Financing the Government of a Free Society

We recognize that all honest Americans benefit from legitimate government functions—the civil courts, the criminal justice system, and a volunteer military.

Consequently, it is morally just and proper that we pay a fee for governmental services rendered.

Freedom does not mean the moral right to freeload off of legitimate government services paid for by others.

Consequently, government, like any other service provider, has a right to demand and collect fees for its necessary services, fees which can be referred to as proper taxation.

It should be noted here that there are those who consider all taxation to be theft. Even proper taxation. These same people claim they should be able to shop around for a force institution that suits their peculiar wants and needs. To these people we say this: Force is not a market. Markets are driven by subjective value preferences. Under such conditions multiple products can compete to satisfy the many shades of difference that come with subjectivity. Additionally, the actor in the market is acting on his own behalf. His value preferences effect no one but himself. Thus markets are entirely private in nature. Force is a different animal entirely. The rules governing its use cannot allow for even an ounce of subjectivity. The reason for this strict integrity is that Rights are an objective value for objective reasons. Furthermore, all force is the assertion of one party’s will over another. This type of action is inherently public as the object of force is the other not the self. We must also add that a market is the absence of force and that competition between force institutions is what we normally call war.

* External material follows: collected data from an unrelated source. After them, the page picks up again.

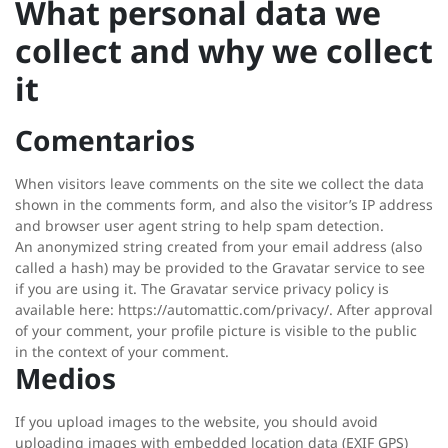
What personal data we
collect and why we collect
it
Comentarios
When visitors leave comments on the site we collect the data
shown in the comments form, and also the visitor’s IP address
and browser user agent string to help spam detection.
An anonymized string created from your email address (also
called a hash) may be provided to the Gravatar service to see
if you are using it. The Gravatar service privacy policy is
available here: https://automattic.com/privacy/. After approval
of your comment, your profile picture is visible to the public
in the context of your comment.
Medios
If you upload images to the website, you should avoid
uploading images with embedded location data (EXIF GPS)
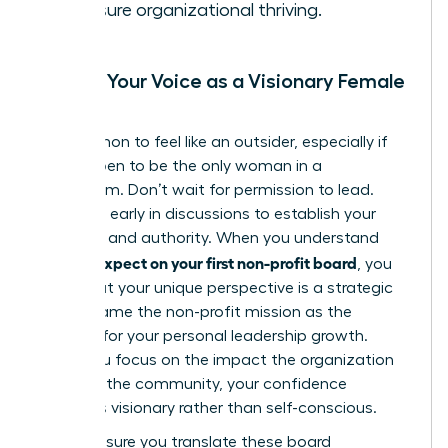
to ensure organizational thriving.
Finding Your Voice as a Visionary Female
Leader
It’s common to feel like an outsider, especially if
you happen to be the only woman in a
boardroom. Don’t wait for permission to lead.
Speak up early in discussions to establish your
presence and authority. When you understand
what to expect on your first non-profit board
, you
know that your unique perspective is a strategic
asset. Frame the non-profit mission as the
catalyst for your personal leadership growth.
When you focus on the impact the organization
makes in the community, your confidence
becomes visionary rather than self-conscious.
Finally, ensure you translate these board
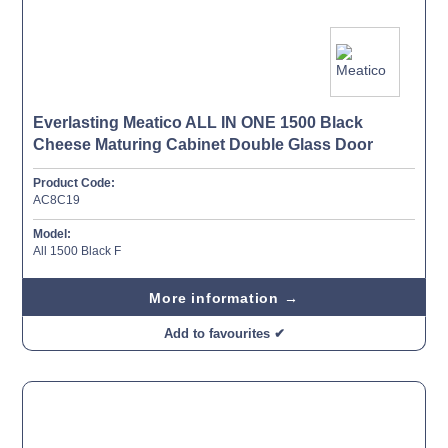
Everlasting Meatico ALL IN ONE 1500 Black
Cheese Maturing Cabinet Double Glass Door
Product Code:
AC8C19
Model:
All 1500 Black F
More information →
Add to favourites ✔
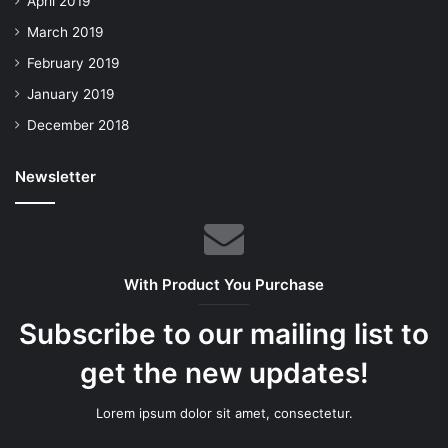
April 2019
March 2019
February 2019
January 2019
December 2018
Newsletter
With Product You Purchase
Subscribe to our mailing list to
get the new updates!
Lorem ipsum dolor sit amet, consectetur.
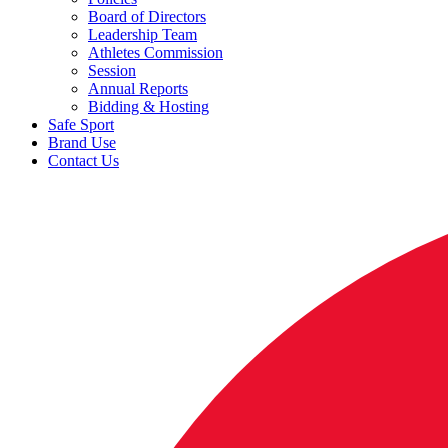
Board of Directors
Leadership Team
Athletes Commission
Session
Annual Reports
Bidding & Hosting
Safe Sport
Brand Use
Contact Us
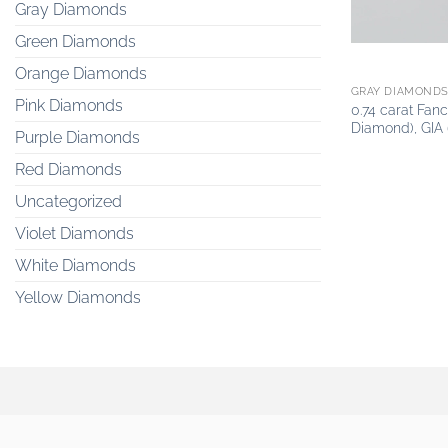
Gray Diamonds
Green Diamonds
Orange Diamonds
GRAY DIAMOND
Pink Diamonds
0.74 carat Fa
Diamond), GIA
Purple Diamonds
Red Diamonds
Uncategorized
Violet Diamonds
White Diamonds
Yellow Diamonds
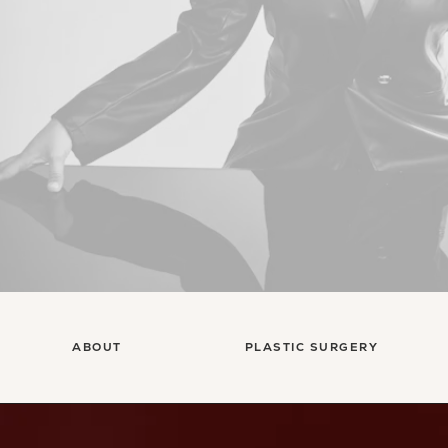
ABOUT
PLASTIC SURGERY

We maintain that a constitutionally limited republic with a federalist structure, whereby federal, state and local governments check and balance each other, is a type of peaceful governmental competition that already exists. We therefore reject the notion that you can purchase rights or that violence should be a market phenomenon.

And while we understand that when government’s coercive activities are fully eliminated, when the government no longer has the legal authority to establish a welfare state, to interfere in the productive activities of honest individuals, or to violate the rights of innocent men and women in any form, the cost of funding it is reduced to a fraction of its current amount so that the expense of a proper, rights-protecting government will be exponentially lower than the Government’s current cost; We also understand there will be those who refuse to pay. For those people arbitration is an option with the full understanding that arbitration is a form of waiving certain rights otherwise guaranteed within the system.